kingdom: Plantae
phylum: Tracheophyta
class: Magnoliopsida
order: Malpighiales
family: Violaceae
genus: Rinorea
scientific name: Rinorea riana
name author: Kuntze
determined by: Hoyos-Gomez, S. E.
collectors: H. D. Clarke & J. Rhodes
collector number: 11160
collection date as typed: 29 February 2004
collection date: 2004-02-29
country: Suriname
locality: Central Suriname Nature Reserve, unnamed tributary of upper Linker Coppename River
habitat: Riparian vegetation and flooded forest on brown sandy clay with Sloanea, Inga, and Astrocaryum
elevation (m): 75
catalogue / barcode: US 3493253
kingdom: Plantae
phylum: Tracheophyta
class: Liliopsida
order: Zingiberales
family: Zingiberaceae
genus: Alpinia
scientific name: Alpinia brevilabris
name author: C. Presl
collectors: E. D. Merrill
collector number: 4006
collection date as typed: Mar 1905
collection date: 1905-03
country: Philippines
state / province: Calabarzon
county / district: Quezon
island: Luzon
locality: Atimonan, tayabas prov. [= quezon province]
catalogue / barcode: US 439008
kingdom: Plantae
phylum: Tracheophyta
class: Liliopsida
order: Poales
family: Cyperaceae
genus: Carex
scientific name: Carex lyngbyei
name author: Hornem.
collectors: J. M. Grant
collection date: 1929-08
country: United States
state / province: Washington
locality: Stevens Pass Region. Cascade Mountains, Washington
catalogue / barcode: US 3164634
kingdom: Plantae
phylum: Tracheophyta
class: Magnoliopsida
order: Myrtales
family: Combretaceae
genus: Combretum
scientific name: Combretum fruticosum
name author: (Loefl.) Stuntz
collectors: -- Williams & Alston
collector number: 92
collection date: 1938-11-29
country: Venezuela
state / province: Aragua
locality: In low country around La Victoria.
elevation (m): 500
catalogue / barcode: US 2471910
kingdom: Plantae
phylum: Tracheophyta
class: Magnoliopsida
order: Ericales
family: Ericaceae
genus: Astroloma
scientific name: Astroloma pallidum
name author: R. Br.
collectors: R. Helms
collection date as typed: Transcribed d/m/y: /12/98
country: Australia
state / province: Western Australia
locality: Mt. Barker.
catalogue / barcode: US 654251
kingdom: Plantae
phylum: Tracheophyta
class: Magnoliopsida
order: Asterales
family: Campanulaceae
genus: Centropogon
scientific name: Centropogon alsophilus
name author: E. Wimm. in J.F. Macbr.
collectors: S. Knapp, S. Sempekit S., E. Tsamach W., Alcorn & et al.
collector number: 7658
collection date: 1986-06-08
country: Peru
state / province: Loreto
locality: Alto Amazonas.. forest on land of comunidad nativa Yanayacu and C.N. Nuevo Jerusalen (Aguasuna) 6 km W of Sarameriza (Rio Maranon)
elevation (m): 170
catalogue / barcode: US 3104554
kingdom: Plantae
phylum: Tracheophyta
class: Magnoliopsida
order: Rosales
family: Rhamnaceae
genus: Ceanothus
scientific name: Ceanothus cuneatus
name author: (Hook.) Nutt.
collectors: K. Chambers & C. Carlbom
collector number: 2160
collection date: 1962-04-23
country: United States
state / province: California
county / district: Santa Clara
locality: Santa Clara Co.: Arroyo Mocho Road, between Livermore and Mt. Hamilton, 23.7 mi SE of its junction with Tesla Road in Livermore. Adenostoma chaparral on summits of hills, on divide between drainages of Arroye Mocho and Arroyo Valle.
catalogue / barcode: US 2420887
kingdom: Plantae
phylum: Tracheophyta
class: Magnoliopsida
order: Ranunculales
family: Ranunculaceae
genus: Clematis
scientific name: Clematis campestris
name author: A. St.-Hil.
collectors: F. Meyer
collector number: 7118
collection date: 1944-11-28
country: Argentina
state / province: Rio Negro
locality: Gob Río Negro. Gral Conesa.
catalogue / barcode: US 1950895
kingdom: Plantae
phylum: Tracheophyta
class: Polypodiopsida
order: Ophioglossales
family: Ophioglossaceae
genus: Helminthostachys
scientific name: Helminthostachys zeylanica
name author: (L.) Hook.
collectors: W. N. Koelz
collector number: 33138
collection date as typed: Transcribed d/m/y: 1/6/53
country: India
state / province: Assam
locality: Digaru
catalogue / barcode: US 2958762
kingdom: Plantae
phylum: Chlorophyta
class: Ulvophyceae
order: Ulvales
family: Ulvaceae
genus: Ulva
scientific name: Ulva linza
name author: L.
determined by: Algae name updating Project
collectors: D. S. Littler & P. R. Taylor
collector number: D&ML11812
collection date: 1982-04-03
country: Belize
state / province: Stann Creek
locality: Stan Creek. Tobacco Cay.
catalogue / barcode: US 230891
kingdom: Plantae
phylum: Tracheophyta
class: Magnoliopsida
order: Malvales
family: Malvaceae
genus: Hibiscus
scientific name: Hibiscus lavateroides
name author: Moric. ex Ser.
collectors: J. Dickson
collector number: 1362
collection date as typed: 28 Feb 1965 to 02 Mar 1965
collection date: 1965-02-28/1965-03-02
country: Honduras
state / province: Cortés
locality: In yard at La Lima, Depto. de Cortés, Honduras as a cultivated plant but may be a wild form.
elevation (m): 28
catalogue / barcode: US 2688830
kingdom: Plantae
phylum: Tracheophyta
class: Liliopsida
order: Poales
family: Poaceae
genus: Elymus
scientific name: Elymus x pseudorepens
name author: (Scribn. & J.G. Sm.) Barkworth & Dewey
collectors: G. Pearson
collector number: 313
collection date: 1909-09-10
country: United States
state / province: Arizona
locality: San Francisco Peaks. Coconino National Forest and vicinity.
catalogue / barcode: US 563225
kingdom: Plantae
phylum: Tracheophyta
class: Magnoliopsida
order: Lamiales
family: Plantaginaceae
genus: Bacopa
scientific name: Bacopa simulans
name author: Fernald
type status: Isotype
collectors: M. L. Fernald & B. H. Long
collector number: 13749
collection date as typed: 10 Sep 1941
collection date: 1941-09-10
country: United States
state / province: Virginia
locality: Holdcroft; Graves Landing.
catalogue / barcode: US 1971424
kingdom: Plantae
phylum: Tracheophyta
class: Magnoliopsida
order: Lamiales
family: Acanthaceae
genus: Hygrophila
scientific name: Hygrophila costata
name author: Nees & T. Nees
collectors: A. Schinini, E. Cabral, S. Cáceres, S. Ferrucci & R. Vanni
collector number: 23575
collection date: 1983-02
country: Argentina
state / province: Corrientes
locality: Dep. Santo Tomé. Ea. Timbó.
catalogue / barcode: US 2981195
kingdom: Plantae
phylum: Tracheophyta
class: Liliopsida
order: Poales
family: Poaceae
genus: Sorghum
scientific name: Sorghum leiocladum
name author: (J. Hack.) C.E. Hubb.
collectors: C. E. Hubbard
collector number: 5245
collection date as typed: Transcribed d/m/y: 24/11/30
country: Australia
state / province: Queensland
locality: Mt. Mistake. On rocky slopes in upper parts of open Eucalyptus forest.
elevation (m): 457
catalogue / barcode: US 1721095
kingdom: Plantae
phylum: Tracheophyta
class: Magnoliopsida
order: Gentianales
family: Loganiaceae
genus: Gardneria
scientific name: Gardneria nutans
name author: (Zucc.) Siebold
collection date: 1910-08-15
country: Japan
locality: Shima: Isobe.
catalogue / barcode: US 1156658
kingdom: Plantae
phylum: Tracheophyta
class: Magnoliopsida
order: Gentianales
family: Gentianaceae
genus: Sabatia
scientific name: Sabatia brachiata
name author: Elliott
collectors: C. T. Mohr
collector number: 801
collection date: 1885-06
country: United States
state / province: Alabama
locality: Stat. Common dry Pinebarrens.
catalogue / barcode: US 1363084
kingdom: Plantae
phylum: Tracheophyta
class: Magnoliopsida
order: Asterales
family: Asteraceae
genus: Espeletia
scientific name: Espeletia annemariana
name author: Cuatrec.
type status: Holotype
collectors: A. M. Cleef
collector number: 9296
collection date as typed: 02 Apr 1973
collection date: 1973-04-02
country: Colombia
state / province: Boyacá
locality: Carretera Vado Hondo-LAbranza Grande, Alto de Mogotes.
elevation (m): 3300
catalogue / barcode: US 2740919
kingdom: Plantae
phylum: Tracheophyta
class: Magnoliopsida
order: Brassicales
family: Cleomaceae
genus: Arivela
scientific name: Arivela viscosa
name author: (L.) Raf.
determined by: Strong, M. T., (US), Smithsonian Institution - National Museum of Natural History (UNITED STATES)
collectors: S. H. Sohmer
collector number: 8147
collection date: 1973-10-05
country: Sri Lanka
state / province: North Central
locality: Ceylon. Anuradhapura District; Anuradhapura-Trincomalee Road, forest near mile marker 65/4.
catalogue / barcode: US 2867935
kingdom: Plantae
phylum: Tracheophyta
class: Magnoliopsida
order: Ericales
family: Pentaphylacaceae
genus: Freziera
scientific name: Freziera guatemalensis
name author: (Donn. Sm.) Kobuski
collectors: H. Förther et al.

▶ _Prompt_
Return, unchanged, the stretch of lines above running from the one containing "genus: Centropogon" through the one containing "country: Peru", including both of those lines.

▶ _Output for this task_
genus: Centropogon
scientific name: Centropogon alsophilus
name author: E. Wimm. in J.F. Macbr.
collectors: S. Knapp, S. Sempekit S., E. Tsamach W., Alcorn & et al.
collector number: 7658
collection date: 1986-06-08
country: Peru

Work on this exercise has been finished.